Task goal: In the records below, write out word for word the lines from the one with "How the G20 can prevent the next" up to and including the one with "No Comments".

++++ Extracted information

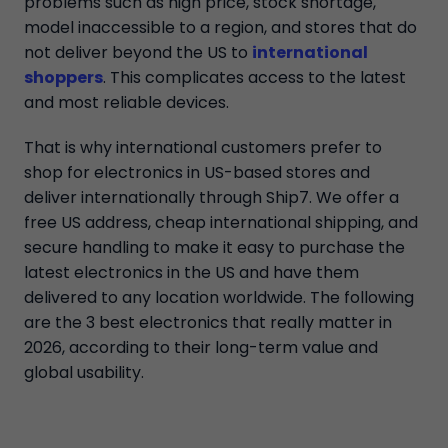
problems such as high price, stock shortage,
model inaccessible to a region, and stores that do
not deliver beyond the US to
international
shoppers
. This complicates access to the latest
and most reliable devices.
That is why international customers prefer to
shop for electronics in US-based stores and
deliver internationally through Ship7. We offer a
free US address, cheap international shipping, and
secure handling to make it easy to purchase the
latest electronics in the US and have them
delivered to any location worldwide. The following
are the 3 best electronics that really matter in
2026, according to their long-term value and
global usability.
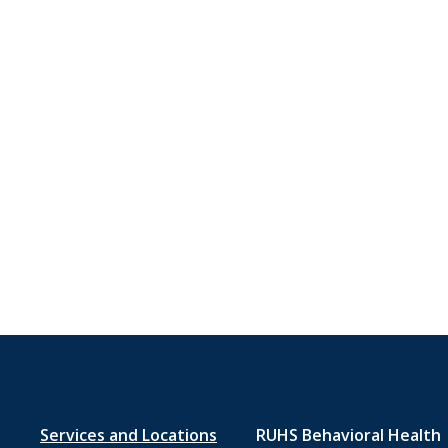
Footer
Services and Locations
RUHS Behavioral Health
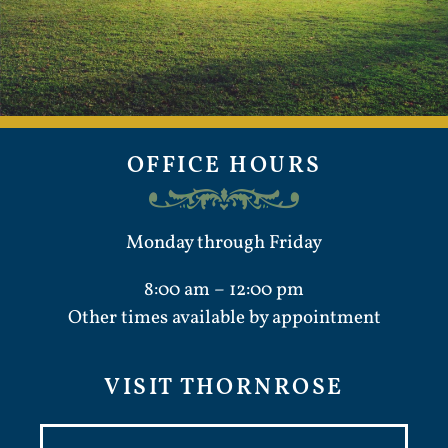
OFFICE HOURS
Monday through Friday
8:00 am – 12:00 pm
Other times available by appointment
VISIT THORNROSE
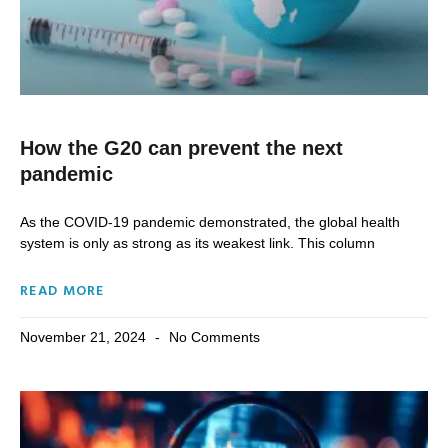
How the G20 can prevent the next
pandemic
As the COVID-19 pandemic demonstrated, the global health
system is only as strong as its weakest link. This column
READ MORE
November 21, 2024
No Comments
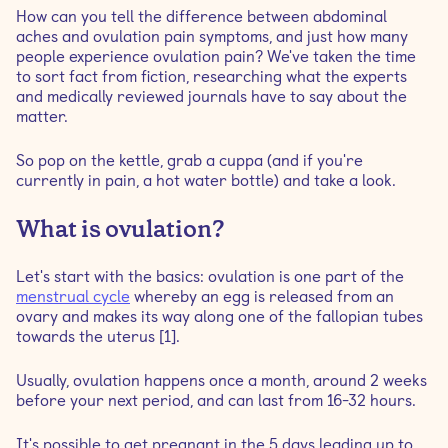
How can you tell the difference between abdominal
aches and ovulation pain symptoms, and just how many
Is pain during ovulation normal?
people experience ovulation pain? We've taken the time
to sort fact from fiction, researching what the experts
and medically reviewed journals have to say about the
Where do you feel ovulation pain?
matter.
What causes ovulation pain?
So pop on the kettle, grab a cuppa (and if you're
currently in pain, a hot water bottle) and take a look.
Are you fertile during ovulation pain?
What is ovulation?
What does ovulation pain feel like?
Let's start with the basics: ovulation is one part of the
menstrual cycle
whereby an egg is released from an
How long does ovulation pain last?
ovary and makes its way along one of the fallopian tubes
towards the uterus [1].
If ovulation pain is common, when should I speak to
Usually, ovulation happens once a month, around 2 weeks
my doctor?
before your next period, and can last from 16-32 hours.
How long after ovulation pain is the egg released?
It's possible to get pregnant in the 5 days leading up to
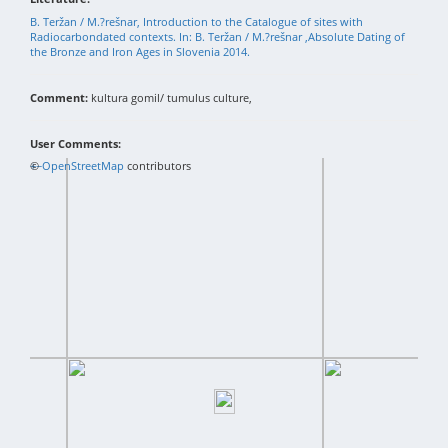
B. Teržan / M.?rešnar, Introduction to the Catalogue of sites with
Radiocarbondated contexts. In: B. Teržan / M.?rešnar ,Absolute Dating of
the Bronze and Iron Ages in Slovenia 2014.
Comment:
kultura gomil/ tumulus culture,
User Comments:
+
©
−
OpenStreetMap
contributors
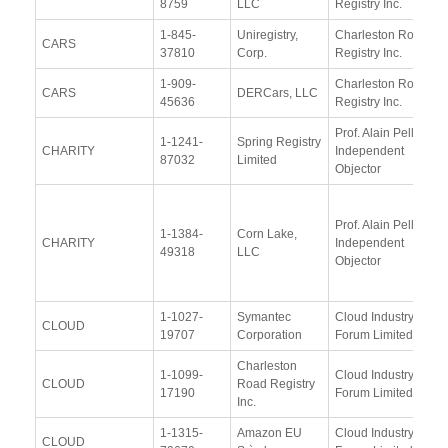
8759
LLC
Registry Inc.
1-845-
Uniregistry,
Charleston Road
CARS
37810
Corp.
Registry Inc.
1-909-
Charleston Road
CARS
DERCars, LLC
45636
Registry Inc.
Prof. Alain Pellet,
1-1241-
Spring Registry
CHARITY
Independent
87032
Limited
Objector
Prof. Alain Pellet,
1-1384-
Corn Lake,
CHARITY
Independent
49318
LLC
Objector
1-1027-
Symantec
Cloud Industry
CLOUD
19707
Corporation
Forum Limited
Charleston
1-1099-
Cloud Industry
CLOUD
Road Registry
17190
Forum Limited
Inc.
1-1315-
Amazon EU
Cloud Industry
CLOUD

++++++++
++++ Extracted information

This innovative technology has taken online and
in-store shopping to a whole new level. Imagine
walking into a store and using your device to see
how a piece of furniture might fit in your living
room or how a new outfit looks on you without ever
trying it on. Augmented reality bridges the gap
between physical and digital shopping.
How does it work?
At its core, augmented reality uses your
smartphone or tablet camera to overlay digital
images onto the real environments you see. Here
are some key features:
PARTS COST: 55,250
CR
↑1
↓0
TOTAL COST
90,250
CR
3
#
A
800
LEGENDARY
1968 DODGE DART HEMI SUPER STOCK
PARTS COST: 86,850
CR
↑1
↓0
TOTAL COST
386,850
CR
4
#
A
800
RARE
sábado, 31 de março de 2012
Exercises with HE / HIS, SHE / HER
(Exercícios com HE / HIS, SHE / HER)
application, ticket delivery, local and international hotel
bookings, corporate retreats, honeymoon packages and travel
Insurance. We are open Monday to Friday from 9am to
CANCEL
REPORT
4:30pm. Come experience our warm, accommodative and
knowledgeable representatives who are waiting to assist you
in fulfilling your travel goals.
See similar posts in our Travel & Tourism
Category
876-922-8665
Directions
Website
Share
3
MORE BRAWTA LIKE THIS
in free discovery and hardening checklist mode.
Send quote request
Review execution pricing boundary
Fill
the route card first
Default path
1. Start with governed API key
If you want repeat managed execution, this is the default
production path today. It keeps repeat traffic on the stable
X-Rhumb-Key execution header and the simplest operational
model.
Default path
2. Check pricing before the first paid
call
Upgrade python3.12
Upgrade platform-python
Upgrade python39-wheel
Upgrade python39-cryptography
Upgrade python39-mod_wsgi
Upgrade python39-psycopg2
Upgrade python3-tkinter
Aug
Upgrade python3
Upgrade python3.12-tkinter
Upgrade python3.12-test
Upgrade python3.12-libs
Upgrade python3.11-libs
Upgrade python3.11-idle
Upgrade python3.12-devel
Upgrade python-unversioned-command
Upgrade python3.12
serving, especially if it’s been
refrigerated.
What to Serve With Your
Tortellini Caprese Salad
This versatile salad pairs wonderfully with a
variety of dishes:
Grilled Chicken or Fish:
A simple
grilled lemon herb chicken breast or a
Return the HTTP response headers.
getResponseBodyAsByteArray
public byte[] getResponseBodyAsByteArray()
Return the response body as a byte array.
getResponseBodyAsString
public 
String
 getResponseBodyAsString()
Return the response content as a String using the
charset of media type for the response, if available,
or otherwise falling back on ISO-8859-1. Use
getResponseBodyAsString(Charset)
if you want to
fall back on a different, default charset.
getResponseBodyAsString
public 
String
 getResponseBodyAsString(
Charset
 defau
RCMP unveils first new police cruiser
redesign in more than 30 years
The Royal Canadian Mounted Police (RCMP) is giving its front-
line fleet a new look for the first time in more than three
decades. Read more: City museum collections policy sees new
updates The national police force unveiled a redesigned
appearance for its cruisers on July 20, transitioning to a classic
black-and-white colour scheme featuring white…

++++++++

Task answer:
How the G20 can prevent the next
pandemic
As the COVID-19 pandemic demonstrated, the global health
system is only as strong as its weakest link. This column
READ MORE
November 21, 2024
No Comments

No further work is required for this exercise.